TEXTO PARA LEER
------------------------------------------------
–Lo primero que me ha llamado la atención al bucear en tu biografía es que me encuentro con un vasco nacido en Barcelona en 1938. ¿Cómo fue esto?
Mi familia era mayoritariamente vasca, las dos abuelas y el abuelo materno. Mis padres, Juan y Rosario, vivían en un pueblo llamado Barrika, a unos 20 kilómetros de Bilbao, y allí nació mi hermana mayor, Txaro. En 1937, Franco entró en Bilbao. Mi abuelo fue deportado a una cárcel en Cádiz, y dos tías, hermanas de mi madre, con 18 o 20 años, también pasaron unos meses en la cárcel cerca de Barrika.
Mi padre era marino, y con mi madre debieron decidir ir a vivir a Barcelona, todavía zona republicana, donde vivían ya muchas familias vascas. Allí nací yo en 1938 y mi hermana Mari Loli en 1940. En 1950 volvimos a Bilbao. De niños, en casa no nos hablaban de estas cosas. Después me fui enterando.
–¿Dónde surge tu vocación al sacerdocio? ¿Qué influencia tiene tu familia en tu decisión?
En Barcelona estudié en el colegio de los jesuitas de Sarriá: ingreso y primero del bachillerato de entonces. Cuando regresamos a Bilbao, seguí con los jesuitas en el colegio de Indautxu. Al terminar, en 1956, me fui al noviciado de Orduña, y al terminar el primer año de noviciado me fui a El Salvador con otros tres novicios para hacer el segundo año. En 1958 hice los votos y me enviaron a La Habana a comenzar los estudios de humanidades, típicos de entonces.
¿La vocación? Lo diré con sencillez. Mi familia, mi madre ciertamente, eran muy buenas personas, católicos, pienso que de reciedumbre ética. No pertenecían a ningún grupo específico parroquial ni a ningún movimiento de los que ahora abundan. Vivían la religión católica con convicción, naturalidad y generosidad. De ellos –y de la familia circundante– creo que recibí lo fundamental de cómo ser humano y católico. Entonces yo no tenía conciencia de ello, pero, pensándolo después, creo que la bondad que veía a mi alrededor –que era mucha– me parecía cosa natural. Yo debía caminar según los impulsos de esa bondad fundamental que me rodeaba.
------------------------------------------------
INSTRUCCIONES DE TRABAJO
Prolonga la entrevista sobre la infancia y la vocación sacerdotal, empezando justo después de su última frase. Los registros no se necesitan para esto.

REGISTROS MOSTRADOS
------------------------------------------------
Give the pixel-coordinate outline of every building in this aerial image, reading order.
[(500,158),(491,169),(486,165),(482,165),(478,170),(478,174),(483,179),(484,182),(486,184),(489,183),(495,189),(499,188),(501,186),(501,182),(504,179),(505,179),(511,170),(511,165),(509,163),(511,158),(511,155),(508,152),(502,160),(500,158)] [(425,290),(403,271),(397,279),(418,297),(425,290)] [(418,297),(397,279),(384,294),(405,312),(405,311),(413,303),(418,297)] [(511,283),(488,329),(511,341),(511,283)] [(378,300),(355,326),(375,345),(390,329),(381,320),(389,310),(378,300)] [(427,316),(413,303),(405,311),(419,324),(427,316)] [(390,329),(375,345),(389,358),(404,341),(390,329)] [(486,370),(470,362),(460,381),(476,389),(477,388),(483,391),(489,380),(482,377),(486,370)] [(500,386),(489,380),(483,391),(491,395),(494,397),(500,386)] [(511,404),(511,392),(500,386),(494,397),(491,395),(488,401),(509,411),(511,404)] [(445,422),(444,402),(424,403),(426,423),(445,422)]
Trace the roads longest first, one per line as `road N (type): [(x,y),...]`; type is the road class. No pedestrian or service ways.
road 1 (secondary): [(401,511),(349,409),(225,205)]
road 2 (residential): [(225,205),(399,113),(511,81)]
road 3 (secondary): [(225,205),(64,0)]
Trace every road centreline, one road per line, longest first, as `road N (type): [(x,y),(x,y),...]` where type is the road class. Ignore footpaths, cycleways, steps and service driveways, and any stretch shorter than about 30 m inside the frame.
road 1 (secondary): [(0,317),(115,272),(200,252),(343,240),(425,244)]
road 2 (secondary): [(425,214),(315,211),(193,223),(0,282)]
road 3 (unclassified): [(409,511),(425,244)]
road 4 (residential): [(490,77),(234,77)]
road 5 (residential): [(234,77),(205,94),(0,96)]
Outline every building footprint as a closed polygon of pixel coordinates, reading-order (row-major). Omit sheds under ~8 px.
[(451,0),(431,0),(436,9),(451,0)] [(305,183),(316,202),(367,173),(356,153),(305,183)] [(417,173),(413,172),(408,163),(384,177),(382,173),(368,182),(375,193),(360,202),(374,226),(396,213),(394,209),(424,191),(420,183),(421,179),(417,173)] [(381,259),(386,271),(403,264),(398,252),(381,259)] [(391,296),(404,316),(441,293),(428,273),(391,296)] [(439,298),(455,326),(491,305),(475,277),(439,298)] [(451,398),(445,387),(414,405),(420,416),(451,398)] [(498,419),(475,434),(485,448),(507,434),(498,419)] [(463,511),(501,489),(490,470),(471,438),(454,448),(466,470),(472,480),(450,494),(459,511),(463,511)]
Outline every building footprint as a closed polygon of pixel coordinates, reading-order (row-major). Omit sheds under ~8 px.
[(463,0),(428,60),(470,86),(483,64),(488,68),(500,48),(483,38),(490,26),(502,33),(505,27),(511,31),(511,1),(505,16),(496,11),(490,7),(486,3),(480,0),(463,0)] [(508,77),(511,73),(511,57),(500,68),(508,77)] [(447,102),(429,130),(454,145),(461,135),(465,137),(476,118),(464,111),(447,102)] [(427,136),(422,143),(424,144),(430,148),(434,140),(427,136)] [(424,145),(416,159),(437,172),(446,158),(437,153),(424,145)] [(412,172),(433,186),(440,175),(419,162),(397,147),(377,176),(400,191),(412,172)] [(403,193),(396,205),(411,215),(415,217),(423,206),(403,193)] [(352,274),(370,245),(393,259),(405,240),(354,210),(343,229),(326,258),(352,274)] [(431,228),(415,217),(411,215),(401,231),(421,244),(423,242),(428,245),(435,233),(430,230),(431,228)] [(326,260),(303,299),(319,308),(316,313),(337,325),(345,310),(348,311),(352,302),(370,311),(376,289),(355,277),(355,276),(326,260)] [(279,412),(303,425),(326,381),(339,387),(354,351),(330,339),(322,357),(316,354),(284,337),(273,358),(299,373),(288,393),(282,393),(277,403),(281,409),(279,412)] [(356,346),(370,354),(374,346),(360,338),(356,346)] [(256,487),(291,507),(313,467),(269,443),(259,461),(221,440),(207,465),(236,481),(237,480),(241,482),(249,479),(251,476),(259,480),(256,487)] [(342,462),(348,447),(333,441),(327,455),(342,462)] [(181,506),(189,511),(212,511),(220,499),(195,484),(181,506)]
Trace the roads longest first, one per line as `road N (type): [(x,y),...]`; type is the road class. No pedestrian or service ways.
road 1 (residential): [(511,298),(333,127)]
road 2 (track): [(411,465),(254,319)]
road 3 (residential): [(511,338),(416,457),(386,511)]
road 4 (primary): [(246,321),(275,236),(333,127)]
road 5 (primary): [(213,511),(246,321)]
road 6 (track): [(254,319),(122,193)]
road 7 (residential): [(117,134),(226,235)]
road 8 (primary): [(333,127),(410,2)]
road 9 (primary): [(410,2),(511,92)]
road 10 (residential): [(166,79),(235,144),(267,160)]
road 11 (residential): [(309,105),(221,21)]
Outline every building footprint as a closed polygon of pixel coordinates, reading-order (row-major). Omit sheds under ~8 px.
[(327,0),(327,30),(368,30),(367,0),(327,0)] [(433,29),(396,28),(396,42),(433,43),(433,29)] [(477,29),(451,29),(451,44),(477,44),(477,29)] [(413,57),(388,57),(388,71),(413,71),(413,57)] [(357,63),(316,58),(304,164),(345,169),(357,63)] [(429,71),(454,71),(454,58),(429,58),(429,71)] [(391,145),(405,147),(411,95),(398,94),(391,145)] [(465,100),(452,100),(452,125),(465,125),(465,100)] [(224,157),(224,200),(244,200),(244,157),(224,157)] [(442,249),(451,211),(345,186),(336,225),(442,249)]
------------------------------------------------
RESULTADO
En el último año de bachillerato se me impuso, con naturalidad, que Dios quería que «entrase en los jesuitas». Sin más. Con estas palabras –perdona el lenguaje impersonal– solo quiero expresar que tenía que tomar una decisión. Mis padres nunca me hablaron de ello ni me movieron a ello. Tampoco se opusieron en forma alguna. Creo que lo vivieron con la misma naturalidad que he mencionado, aunque, evidentemente, les costaba que yo me fuese. Recuerdo que mi padre, antes de comunicarle mi decisión, me trajo unos libros de física que él había usado en su carrera de marino, pues se suponía que yo iba a estudiar ingeniería. Cuando le dije que me iba de jesuita, lo aceptó con un poco de tristeza y con mayor paz. Mi madre, creo que con paz, y hasta con normal orgullo cristiano.
En los últimos meses sí me costó tener que abandonar los sueños normales de la juventud. Si me preguntan por qué entré y para qué entré, solo puedo responder que algo importante se me imponía, sin tener idea de cómo iba a ser mi vida. Años después lo he formulado como una especie de «imperativo», no kantiano ni agónico. Era un imperativo natural que creo que iba envuelto en la bondad ambiental que he mencionado antes.
No lo sentí como una llamada personal, como si yo hubiese sido elegido por Dios entre otros muchos. Nunca he pensado así. Tampoco comprendí que aquella vocación era «ser sacerdote», ni menos «ser santo», ni sentí deseos «apostólicos» especiales, predicar a Cristo, salvar almas. Tampoco me movió a entrar el ejemplo de algún amigo, como dicen que fue el caso de Karl Rahner, a quien le empujó el ejemplo de su hermano Hugo, quien había entrado al noviciado dos años antes. Ni me movió la posibilidad de estudios profundos, como cuentan que fue el caso del cardenal Bea. Y, ciertamente, no fue el temor de las penas del infierno, argumento frecuente en aquellos días para decidir en asuntos religiosos.
Una última cosa. El padre Ignacio Iriarte, mi padre espiritual en el colegio durante los últimos cuatro años, de quien guardo un gran recuerdo, me conocía muy bien, y creo que estaba convencido de que yo «entraría de jesuita». Pero nunca me habló de vocación ni me movió a ella.
Más o menos así debió de ser el «imperativo» durante mis primeros años. Si se prefieren las palabras de san Ignacio de Loyola, entré «sin dubitar ni poder dubitar», y sin saber bien adónde iba. Y lo que al escribir estas líneas más me llama la atención es que entonces ni se me ocurrió que mis padres se fueran a oponer. Era algo bueno.
–¿Por qué América Latina?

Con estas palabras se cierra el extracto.